● **Task input**:
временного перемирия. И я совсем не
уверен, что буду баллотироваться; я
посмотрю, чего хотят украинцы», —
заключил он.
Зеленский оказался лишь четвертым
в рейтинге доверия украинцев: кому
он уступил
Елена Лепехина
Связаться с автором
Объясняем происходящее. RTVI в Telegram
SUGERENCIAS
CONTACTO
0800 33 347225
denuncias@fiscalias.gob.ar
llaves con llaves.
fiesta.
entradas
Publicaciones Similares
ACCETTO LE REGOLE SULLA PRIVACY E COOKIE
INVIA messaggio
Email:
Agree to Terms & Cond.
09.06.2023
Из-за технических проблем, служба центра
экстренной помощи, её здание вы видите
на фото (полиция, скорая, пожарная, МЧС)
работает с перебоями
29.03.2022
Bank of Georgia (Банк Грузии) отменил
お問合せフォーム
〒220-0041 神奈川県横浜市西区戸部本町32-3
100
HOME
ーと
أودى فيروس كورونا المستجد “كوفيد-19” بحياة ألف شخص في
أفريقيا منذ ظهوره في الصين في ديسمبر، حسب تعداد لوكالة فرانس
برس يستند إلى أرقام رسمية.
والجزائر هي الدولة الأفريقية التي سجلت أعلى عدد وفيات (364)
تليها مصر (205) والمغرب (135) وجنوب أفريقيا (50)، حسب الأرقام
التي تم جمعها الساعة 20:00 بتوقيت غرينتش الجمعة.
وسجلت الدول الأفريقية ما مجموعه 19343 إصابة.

● **Task description**: Copy the records above word for word, from their first line through the line that contains "Publicaciones Similares".

● **Result for this exercise**:
временного перемирия. И я совсем не
уверен, что буду баллотироваться; я
посмотрю, чего хотят украинцы», —
заключил он.
Зеленский оказался лишь четвертым
в рейтинге доверия украинцев: кому
он уступил
Елена Лепехина
Связаться с автором
Объясняем происходящее. RTVI в Telegram
SUGERENCIAS
CONTACTO
0800 33 347225
denuncias@fiscalias.gob.ar
llaves con llaves.
fiesta.
entradas
Publicaciones Similares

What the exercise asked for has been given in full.